Always, love from me.
Carol
Martha says
More food for thought, Carol. Thank you!
Marcia says
I believe that the number 13 is supposed to be lucky according to Jewish tradition – as in bar/bat mitzvahs. I do not know the background, but hope it meant something for you, Martha!
Martha says
Hmmm — good luck or bad luck? It would have been good luck if the biopsy had come back negative, but it wasn’t wholly bad luck, either. A lot of good has come out of the experience for me, but I certainly wouldn’t wish it on anybody!
Marcia says
For each of us who goes for a mammogram regularly, there is a sort of split feeling about it: routine versus dread-held-at-bay. Sometimes, to me, it feels like rolling the dice: will this be a “good day” or a terrible one? Having not (yet?!?!) received the dreaded assessment, I can only imagine … But what we all hope, it that if we find we need to face the prospect of cancer, treatment and whatever else may come, we hope to have the stamina, courage, and sense-of-humor that you have modeled for us, Martha – while not at all denying all that was behind them, in the way of fear and dread. Though you are not one to lean into a hug, have to send you a cyber-hug anyway!!!
Martha says
Thanks, Marcia.
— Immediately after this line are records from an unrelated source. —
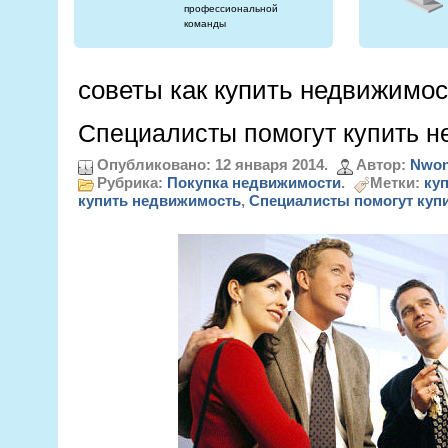
профессиональной
команды
советы как купить недвижимос
Специалисты помогут купить н
Опубликовано: 12 января 2014.
Автор:
Nwon
Рубрика:
Покупка недвижимости
.
Метки:
ку
купить недвижимость
,
Специалисты помогут куп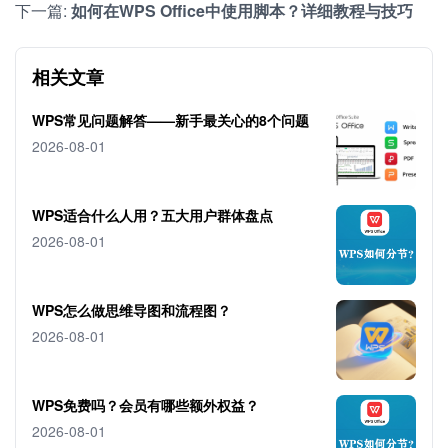
下一篇:
如何在WPS Office中使用脚本？详细教程与技巧
相关文章
WPS常见问题解答——新手最关心的8个问题
2026-08-01
WPS适合什么人用？五大用户群体盘点
2026-08-01
WPS怎么做思维导图和流程图？
2026-08-01
WPS免费吗？会员有哪些额外权益？
2026-08-01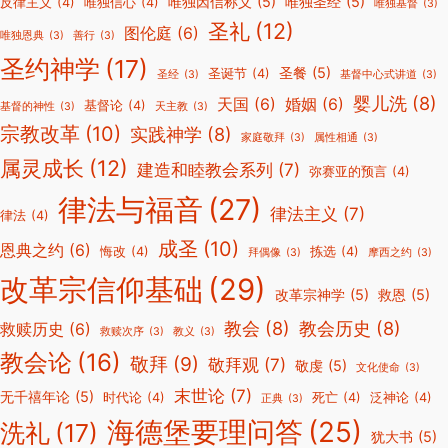
唯独因信称义
(5)
唯独圣经
(5)
反律主义
(4)
唯独信心
(4)
唯独基督
(3)
圣礼
(12)
图伦庭
(6)
唯独恩典
(3)
善行
(3)
圣约神学
(17)
圣餐
(5)
圣诞节
(4)
圣经
(3)
基督中心式讲道
(3)
婴儿洗
(8)
天国
(6)
婚姻
(6)
基督论
(4)
基督的神性
(3)
天主教
(3)
宗教改革
(10)
实践神学
(8)
家庭敬拜
(3)
属性相通
(3)
属灵成长
(12)
建造和睦教会系列
(7)
弥赛亚的预言
(4)
律法与福音
(27)
律法主义
(7)
律法
(4)
成圣
(10)
恩典之约
(6)
悔改
(4)
拣选
(4)
拜偶像
(3)
摩西之约
(3)
改革宗信仰基础
(29)
改革宗神学
(5)
救恩
(5)
教会
(8)
教会历史
(8)
救赎历史
(6)
救赎次序
(3)
教义
(3)
教会论
(16)
敬拜
(9)
敬拜观
(7)
敬虔
(5)
文化使命
(3)
末世论
(7)
无千禧年论
(5)
时代论
(4)
死亡
(4)
泛神论
(4)
正典
(3)
海德堡要理问答
(25)
洗礼
(17)
犹大书
(5)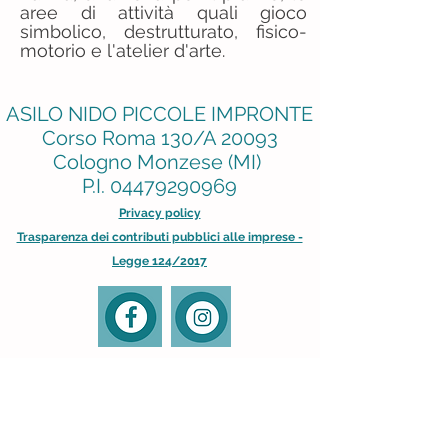
aree di attività quali gioco
simbolico, destrutturato, fisico-
motorio e l'atelier d'arte.
ASILO NIDO PICCOLE IMPRONTE
Corso Roma
130/A 20093
Cologno Monzese (MI)
P.I.
04479290969
Privacy policy
Trasparenza dei contributi pubblici alle imprese -
Legge 124/2017
OLTRE LE IMPRONTE
Corso Roma 153 20093
Cologno Monzese (MI)
C.F. 97878910153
The irony was, I was never worried about mammograms! I had them but never ever ever thought I’d get the news I did. Part of that stupid recommendation to raise the age of the recommended first mammogram and, I believe, reduce the frequency of them (which was then rescinded, with very little press coverage) was partly to reduce women’s stress levels surrounding mammograms and the prospect of false positives. I am the poster child for getting your mammograms starting at 40 (or earlier if you have a family history). If we hadn’t had the record of my first one, the results of the 44-year-old mammogram may not have been as much of a concern. Though we caught it very early (again, thank you mammogram), the pathology reports showed the cancer was aggressive and rapidly growing. Thanks, I’ll take the stress of a mammogram. Cyber-hug back to you, Marcia!